O cheiro de mofo e decomposição em locais inesperados.
O Mofo Que Nos Resta
O cheiro subiu pelos degraus de madeira rangente, um perfume denso e úmido que se agarrava às narinas como teia de aranha. Dona Lurdes, com suas mãos nodosas e a pele marcada pelo sol da janela da cozinha, apertou o passo. Não era o cheiro familiar e reconfortante da terra molhada do seu pequeno quintal, nem o aroma adocicado de bolo assando, que ela tanto esperava sentir ali. Era algo mais profundo, mais insidioso. Mofo, sim, mas tingido de uma decomposição que a fazia remeter a outras coisas.
Ela empurrou a porta do quarto de seu filho, a maçaneta fria sob sua palma trêmula. O sol de fim de tarde, filtrado pela cortina desbotada, desenhava sombras longas e poeirentas no chão. A cama estava desfeita, o edredom amassado como se ele tivesse acabado de sair dali, mas o silêncio era pesado, absoluto. E o cheiro… ah, o cheiro. Ele se intensificava no quarto, misturando-se ao perfume barato de desodorante que ele usava e a um indício acre de algo que ela não queria identificar.
Leonardo se fora há sete meses. Levou consigo a risada alta que preenchia a casa, a música alta tocando no radinho quebrado, o barulho das chuteiras na calçada. Levou consigo a esperança, deixando para trás a saudade que, como o mofo, se instalava nos cantos esquecidos, nas frestas da alma.
Dona Lurdes caminhou até a escrivaninha, seus olhos fixos em uma pilha de contas e papéis amarelados. Ali, entre embalagens de cigarro vazias e restos de comida petrificada, o odor era quase insuportável. Um guardanapo amassado, com uma mancha escura que ela preferia não examinar de perto. Um copo de plástico, ainda com um resíduo pegajoso no fundo. E, por baixo de tudo isso, uma sensação de abandono que exalava mais forte que qualquer mofo.
Ela sabia que devia arrumar. Limpar. Jogar fora. Mas cada objeto parecia um vestígio, um pedaço daquele tempo que, por mais doloroso que fosse, era a única coisa que restava dele. Como apagar as marcas de um homem que um dia existiu ali, naquele espaço, com toda a sua juventude irrequieta e seus sonhos ainda incertos?
Um som distante de buzina a fez sobressaltar. Talvez fosse o Seu Antunes, do armazém, voltando para casa. Ou talvez um dos rapazes da rua, com sua moto barulhenta. O cotidiano seguia, implacável, alheio à quietude que se instalara naquele quarto.
Dona Lurdes sentou-se na beira da cama, o colchão afundando sob seu peso. Olhou para a parede, para as marcas de giz de seu neto pequeno, deixadas em uma visita fugaz. Ali, em cima da cama, o cheiro parecia um pouco menos agressivo, misturando-se ao aroma sutil de lavanda que ela usava em seus lençóis. Mas ainda estava ali, a lembrança olfativa da desordem, da negligência, da vida que se esvaía em pequenos pedaços.

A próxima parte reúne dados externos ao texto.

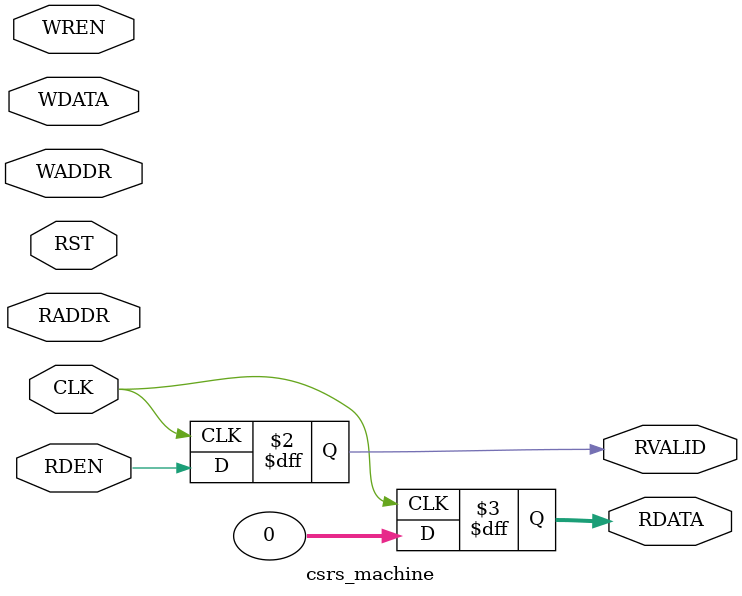
<source format=v>
module csrs_machine
    (
        /* ----- 制御 ----- */
        input wire CLK,
        input wire RST,

        /* ----- CSRアクセス ----- */
        // 読み
        input wire          RDEN,
        input wire  [11:0]  RADDR,
        output reg          RVALID,
        output reg  [31:0]  RDATA,

        // 書き
        input wire          WREN,
        input wire  [11:0]  WADDR,
        input wire  [31:0]  WDATA
    );

    // reg [31:0] csr [0:1023];

    always @ (posedge CLK) begin
        RVALID <= RDEN;
        RDATA <= 32'b0;
    end

endmodule

</source>
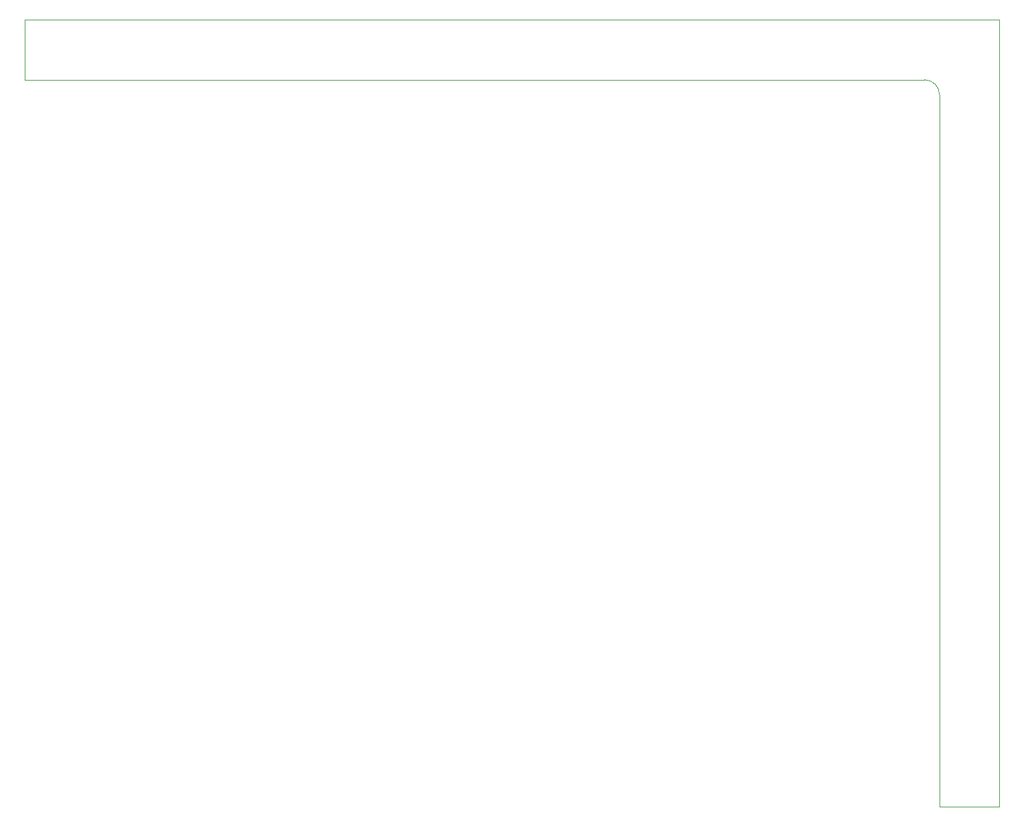
<source format=gbr>
%TF.GenerationSoftware,KiCad,Pcbnew,7.0.6*%
%TF.CreationDate,2023-08-29T13:25:14+01:00*%
%TF.ProjectId,blank,626c616e-6b2e-46b6-9963-61645f706362,rev?*%
%TF.SameCoordinates,Original*%
%TF.FileFunction,Profile,NP*%
%FSLAX46Y46*%
G04 Gerber Fmt 4.6, Leading zero omitted, Abs format (unit mm)*
G04 Created by KiCad (PCBNEW 7.0.6) date 2023-08-29 13:25:14*
%MOMM*%
%LPD*%
G01*
G04 APERTURE LIST*
%TA.AperFunction,Profile*%
%ADD10C,0.1*%
%TD*%
G04 APERTURE END LIST*
D10*
X0124000000Y0097000000D02*
G75*
G03*
X0122000000Y0099000000I-0002000000D01*
G01*
X0132000000Y0107000000D02*
X0132000000Y0002000000D01*
X0002000000Y0107000000D02*
X0132000000Y0107000000D01*
X0124000000Y0002000000D02*
X0132000000Y0002000000D01*
X0124000000Y0097000000D02*
X0124000000Y0002000000D01*
X0002000000Y0099000000D02*
X0122000000Y0099000000D01*
X0002000000Y0107000000D02*
X0002000000Y0099000000D01*
M02*
</source>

Ela fechou os olhos, tentando encontrar algum conforto. Mas o mofo, ele não escolhia lugares óbvios para se manifestar. Ele se infiltrava, sutil, invadia espaços que deveriam ser sagrados. E, naquele quarto, ele parecia ser a única prova concreta de que Leonardo um dia existiu.
Um suspiro escapou de seus lábios. O que fazer com um cheiro que se tornara um fantasma? Como limpar a decomposição que pairava no ar, na memória, na alma? Ela não tinha resposta. Apenas o cheiro. E a certeza de que, enquanto ele existisse, Leonardo não estaria completamente esquecido. Por mais que isso a assustasse.